The transfer went from a primary holding address to a newer wallet, consistent with prior patterns the kingdom has used before executing sales through institutional channels.

Bhutan has been an outlier among states—leaning on hydropower to mine and hold bitcoin—and its treasury activity is now being watched more closely as price volatility and funding conditions shift. One transfer doesn’t define policy... but continued moves suggest more active treasury management in 2026 than in prior years.

And fifth, flows before narratives. U.S. spot Bitcoin ETFs racked up roughly $568 million in net inflows over the latest week, led by the largest funds—even as late-week redemptions clipped totals.

By several trackers, that’s a second straight positive week after a rough patch—important because ETF flows have been a reliable barometer of institutional risk appetite this cycle. A steady bid from these products helps absorb miner issuance and market distribution, and it can tighten range-bound price action when macro is noisy.

Keep in mind, flows have been choppy day to day, and CPI lands mid-week—so allocators remain data-dependent. Still, the two-week streak is a constructive tell for near-term support.

Quick wrap-up.
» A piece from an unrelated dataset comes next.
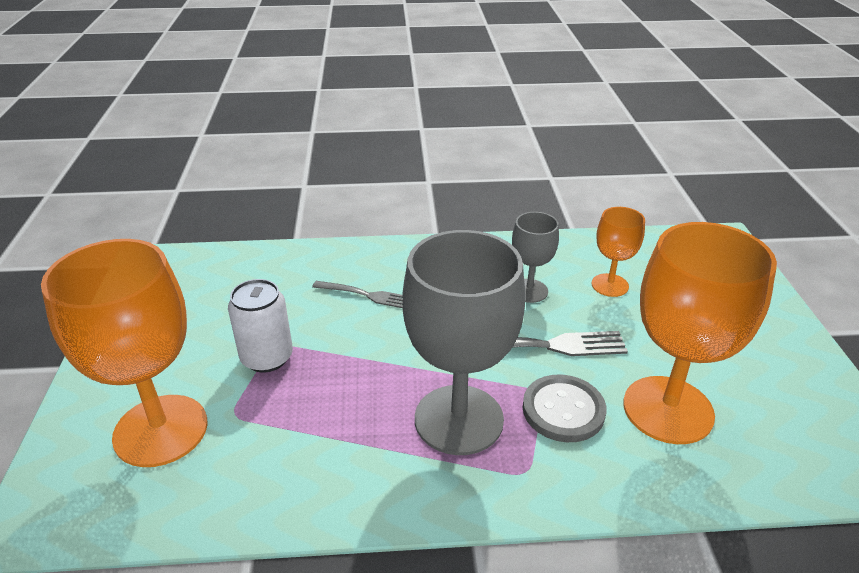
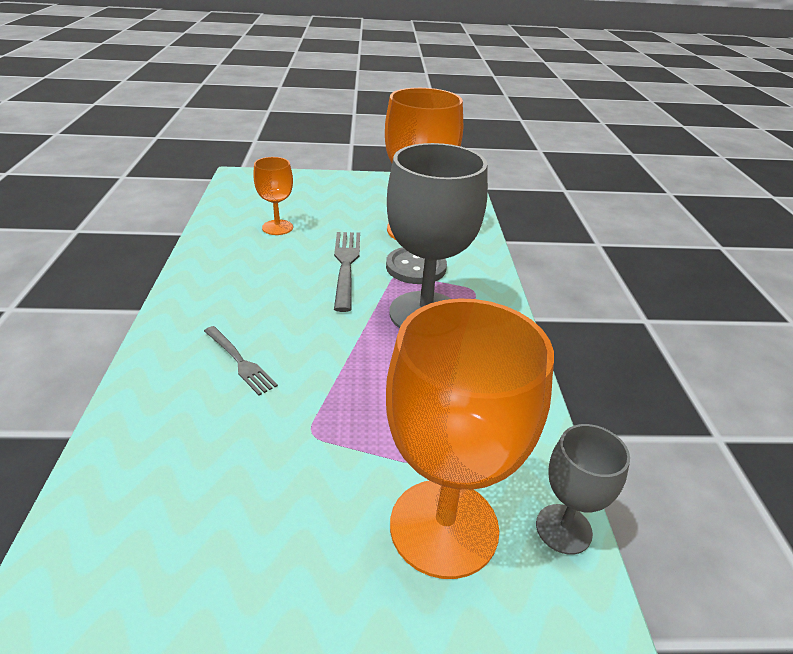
camera: 90 degrees left, 0 degrees up
(267, 357) = (331, 439): white can -> none
(366, 295) = (240, 361): grey fork -> grey fork turned 120 degrees clockwise
(529, 291) = (271, 263): grey goblet -> grey goblet (563, 529)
Nasdaq’s issuer-first tokenization blueprint—paired with Kraken’s crypto plumbing—signals that traditional equity markets are getting serious about on-chain rails. Bitcoin’s 20 million milestone quietly reinforces its fixed-supply design... while Binance’s brief ETH pause reminds us upgrades still require operational discipline. Sovereign wallets like Bhutan’s remain a wild card in supply dynamics. And ETF inflows near $568 million show institutions are tiptoeing back into BTC as they watch the macro tape.

That’s your crypto catch-up for Tuesday, March 10, 2026... see you tomorrow.

Thanks for listening and see you tommorow!